I wonder if that is done would the county council be able to borrow money on as favourable terms as for the shorter period.

The secretary of the county council is, as a rule, very well able to estimate how much he is likely to be out when coming to the month of March, before the rate is struck. In regard to this, as in other matters, he must take a round figure if it is likely that there is going to be a deficit. If, however, in the meantime money comes in it will go to the credit of the fund of the council. The objection to the proposal to extend the period is that it is thought that it would encourage people to put the payment of these small amounts on the long finger, so to speak.

Mr. Brennan

The people who get the advances are not affected by this at all. This is a matter between the county council and the treasurer. As the Minister has said, the secretary of the county council is generally a good judge of the amount he is going to be short at the end of the year. This is a new matter, in which rates are coming in for the first time in this way. He does not know what his losses are going to be and the rate collectors cannot tell him, because they have not yet closed their collection. In the middle of February, when the estimate of rates is made the rate collectors are only half way through the second moiety of their collection.
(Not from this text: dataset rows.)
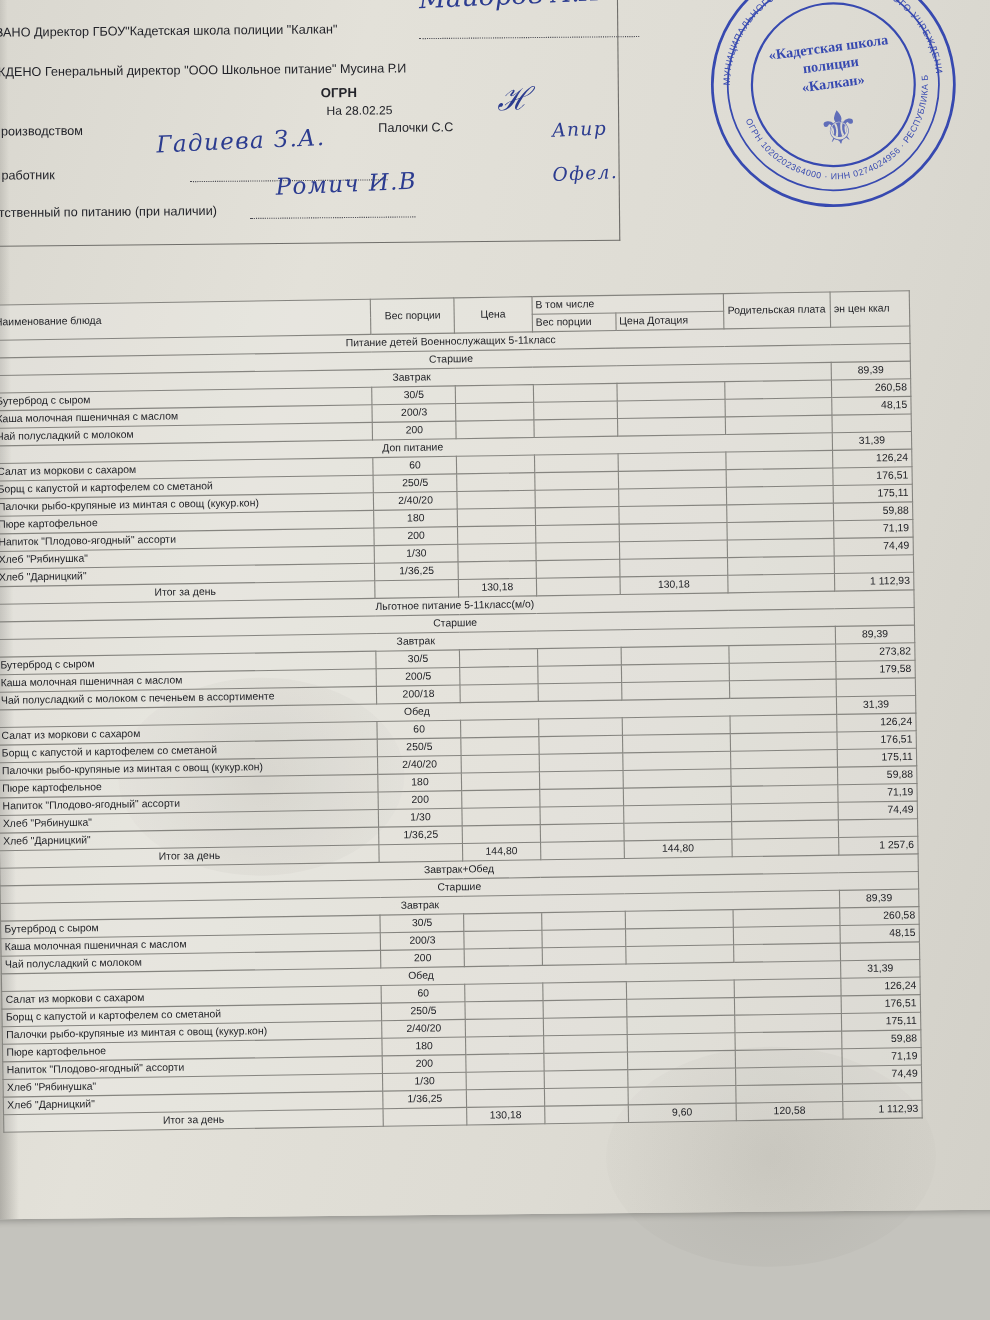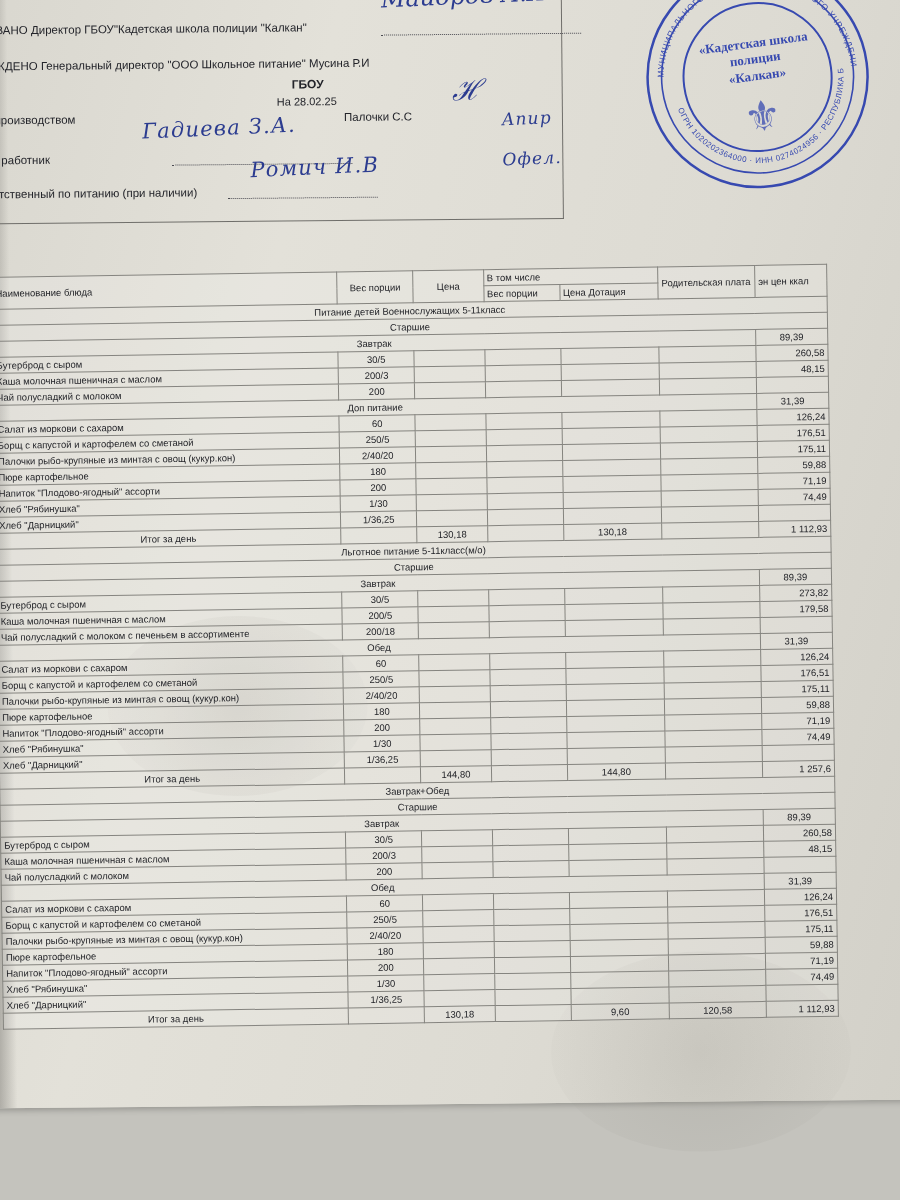--- a/index.html
+++ b/index.html
@@ -80,20 +80,21 @@
   .center-title {
     position: absolute;
     font-size: 12px;
     font-weight: bold;
     color: #23242a;
   }
   .center-sub {
     position: absolute;
     font-size: 11px;
     color: #23242a;
+    margin-left: 20px;
   }
   .hdr-box {
     position: absolute;
     left: -30px;
     top: 16px;
     width: 610px;
     height: 228px;
     border: 1px solid #6f6e6a;
     border-left: none;
   }
@@ -197,21 +198,21 @@
     <div class="blotch" style="left:560px;top:980px;width:300px;height:200px;"></div>
 
     <div class="hdr-box"></div>
 
     <div class="hdr">
       <div class="hdr-row" style="left:-20px; top:22px;">АСОВАНО   Директор ГБОУ"Кадетская школа полиции "Калкан"</div>
       <div class="hdr-line" style="left:390px; top:36px; width:200px;"></div>
 
       <div class="hdr-row" style="left:-20px; top:58px;">ВЕРЖДЕНО   Генеральный директор "ООО Школьное питание" Мусина Р.И</div>
 
-      <div class="center-title" style="left:300px; top:78px;">ГБОУ</div>
+      <div class="center-title" style="left:300px; top:78px;">ОГРН</div>
       <div class="center-sub" style="left:285px; top:96px;">На 28.02.25</div>
 
       <div class="hdr-row" style="left:-20px; top:112px;">Зав производством</div>
       <div class="hdr-row" style="left:352px; top:112px;">Палочки С.С</div>
 
       <div class="hdr-row" style="left:-20px; top:152px;">Мед. работник</div>
       <div class="hdr-line" style="left:180px; top:164px; width:180px;"></div>
 
       <div class="hdr-row" style="left:-20px; top:186px;">Ответственный по питанию (при наличии)</div>
       <div class="hdr-line" style="left:235px; top:198px; width:150px;"></div>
In reply to Deputy Belton, I do not think that what I have suggested would interfere with the rate of interest charged.

Section 5, as amended, agreed to.
SECTION 6.

I move amendment No. 5:—

Before Section 6, page 5, to insert a new section as follows:—

The expenses incurred by the council of a county in the provision under this Act of supplies of seeds and fertilisers or of seeds only or of fertilisers only shall, in so far as they are not recovered from the several persons to whom such goods are sold, be raised by such council by means of the poor rate as a county-at-large charge.

Amendment agreed to.
Sections 6, 7, 8 and 9 inclusive, agreed to.
LONG TITLE.
Bill entitled an Act to authorise and validate the provision and sale by the councils of counties of barley seeds, oat seeds, and seed potatoes.

I move amendment No. 6:—

In page 2, line 9, before the word "barley" to insert the words "wheat seeds".

Amendment agreed to.
Long Title, as amended, agreed to.
Bill reported with amendments.
Report Stage ordered for Wednesday, 13th March, 1940.